• 选段:
Storm的WordCount案例(spout bolt详细总结)

Storm的WordCount案例(spout bolt详细总结)spout介绍一个spout是由流组成的数据源在storm的拓扑里,通常情况下会读取外部的数据源然后emit(发射)到拓扑里面,比如是kafka,MySQL或者redis等等,Spout有两种实现一种是可靠的消息实现,如果发送失败则会重试,另外一种是不可靠的消息实现可能会出现消息丢失,spout可以一次声明多个数据流通过OutputFieldsDeclarer类的declareStream方法,当然前提是你的SpoutOutputCollector里的emit也是多个流Spout里面主要的方法..

spout介绍

一个spout是由流组成的数据源在storm的拓扑里,通常情况下会读取外部的数据源 
然后emit(发射)到拓扑里面,比如是kafka,MySQL或者redis等等,Spout有两种实现一种是可靠的消息实现,如果发送失败则会重试,另外一种是不可靠的消息实现可能会出现消息丢失,spout可以一次声明多个数据流通过OutputFieldsDeclarer类的declareStream方法,当然前提是你的SpoutOutputCollector里的emit也是多个流 

Spout里面主要的方法是nextTuple,它里面可以发射新的tuple到拓扑,或者当没有消息的时候就return,需要注意,这个方法里面不能阻塞,因为storm调用spout方法是单线程的,其他的主要方法是ack和fail,如果使用了可靠的spout,可以使用ack和fail来确定消息发送状态 

相关扩展: 
IRichSpout:spout类必须实现的接口 
BaseRichSpout :可靠的spout有ack确保 
BaseBasicSpout :不可靠的spout

1.Spout组件:创建Spout(WordCountSpout)组件采集数据,作为整个Topology的数据源

WordCountSpout:
package storm;

import lombok.SneakyThrows;
import org.apache.storm.spout.SpoutOutputCollector;
import org.apache.storm.task.TopologyContext;
import org.apache.storm.topology.IRichSpout;
import org.apache.storm.topology.OutputFieldsDeclarer;
import org.apache.storm.tuple.Fields;
import org.apache.storm.tuple.Values;

import java.util.Map;
import java.util.Random;
import java.util.concurrent.TimeUnit;

/**
 * @author: wtl
 * @License: (C) Copyright 2020, wtl Corporation Limited.

• 题目要求:
在Storm WordCount案例中,从“import java.util.Map;”一直到“wtl Corporation Limited.”这段文字里,用“ThreadLocalRandom”替换“Random”,然后重新写出这一段。

• 原始数据:
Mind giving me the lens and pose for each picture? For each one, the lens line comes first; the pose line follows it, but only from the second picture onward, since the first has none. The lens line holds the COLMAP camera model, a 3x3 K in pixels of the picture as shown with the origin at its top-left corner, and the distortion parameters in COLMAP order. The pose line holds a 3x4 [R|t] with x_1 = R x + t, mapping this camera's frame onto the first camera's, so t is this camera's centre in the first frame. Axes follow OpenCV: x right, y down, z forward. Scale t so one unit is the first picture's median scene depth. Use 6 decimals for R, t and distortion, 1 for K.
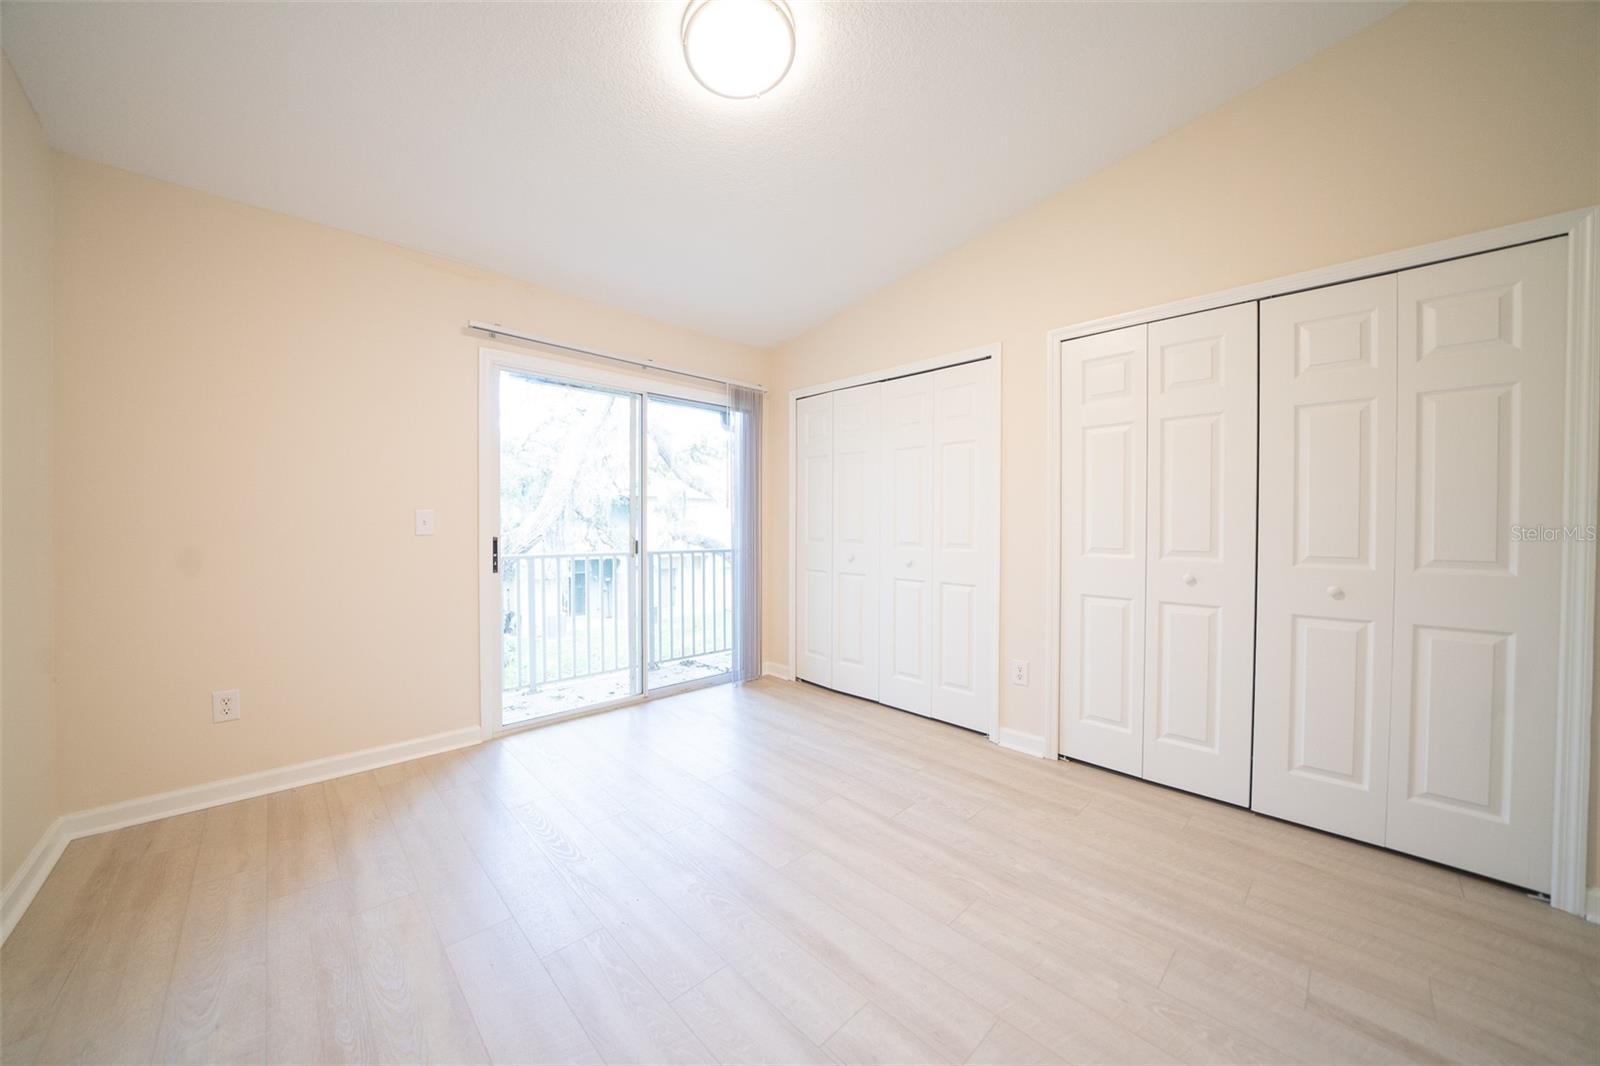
lens RADIAL K [[556.6, 0, 788.9], [0, 556.6, 531.3], [0, 0, 1]] dist [-0.019775, 0.000615]
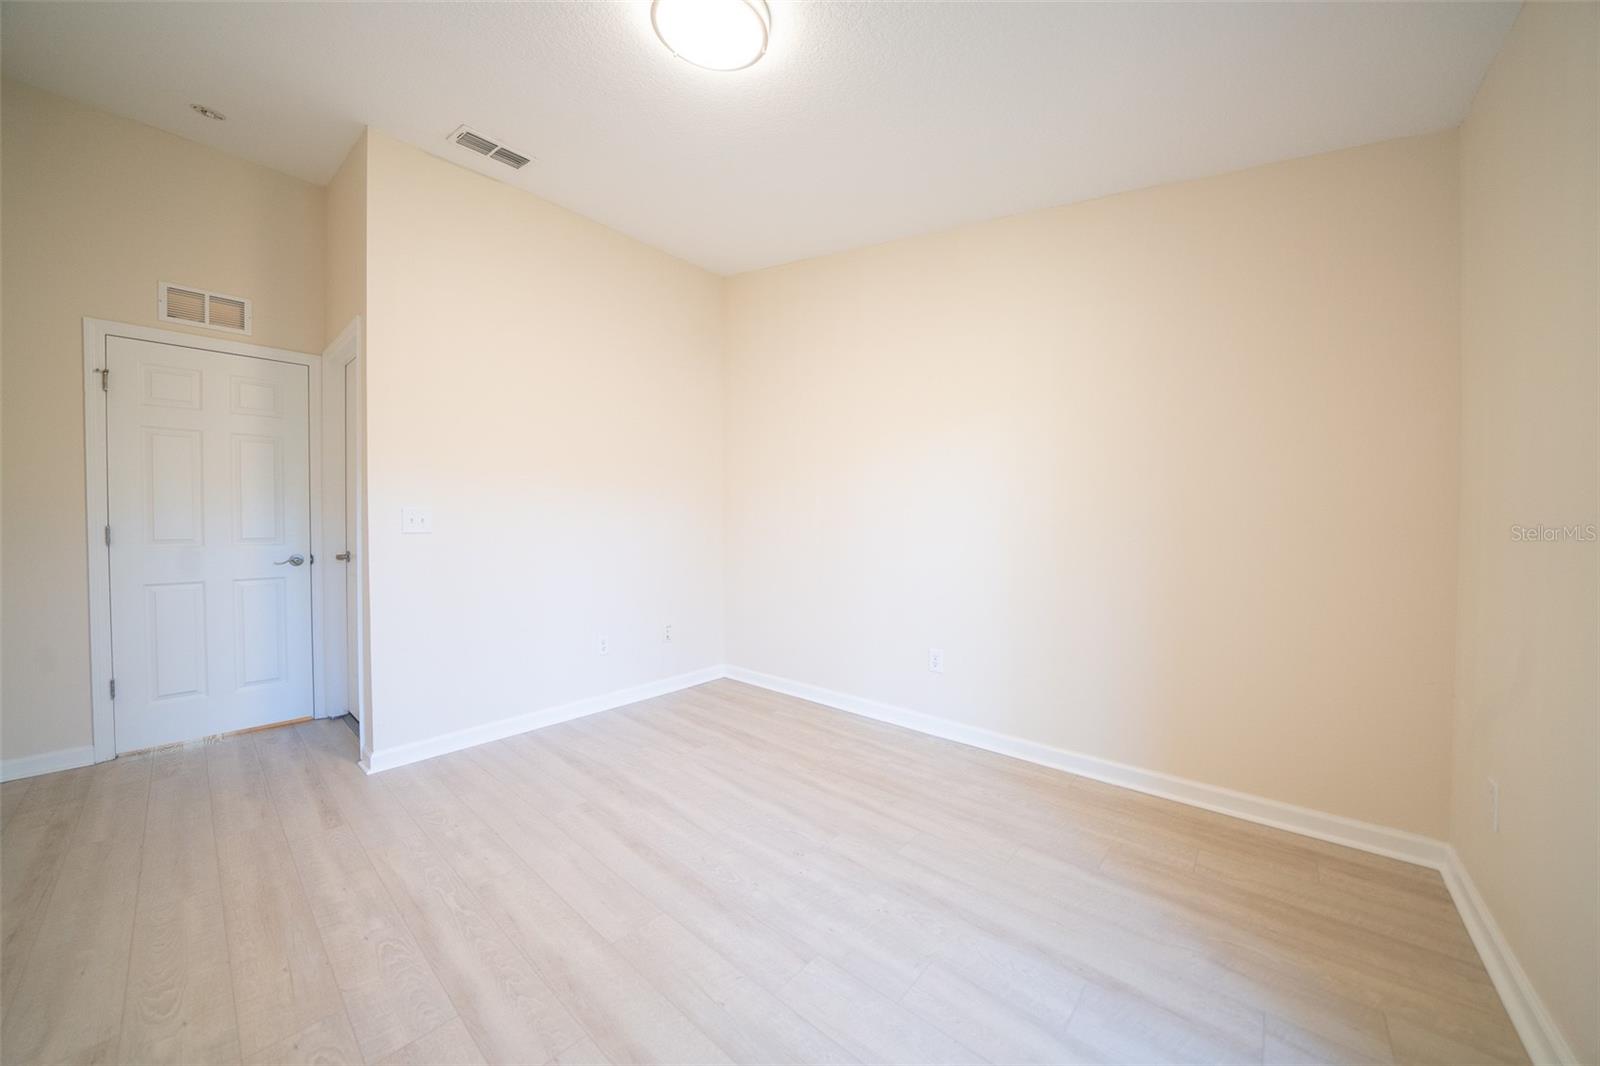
lens RADIAL K [[556.6, 0, 787.1], [0, 556.6, 532.9], [0, 0, 1]] dist [-0.019775, 0.000615]
pose [[-0.996313, -0.004114, -0.085696, -0.090734], [-0.006865, 0.999470, 0.031830, -0.018757], [0.085520, 0.032301, -0.995813, 1.228093]]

• 参考答案:
import java.util.Map;
import java.util.ThreadLocalRandom;
import java.util.concurrent.TimeUnit;

/**
 * @author: wtl
 * @License: (C) Copyright 2020, wtl Corporation Limited.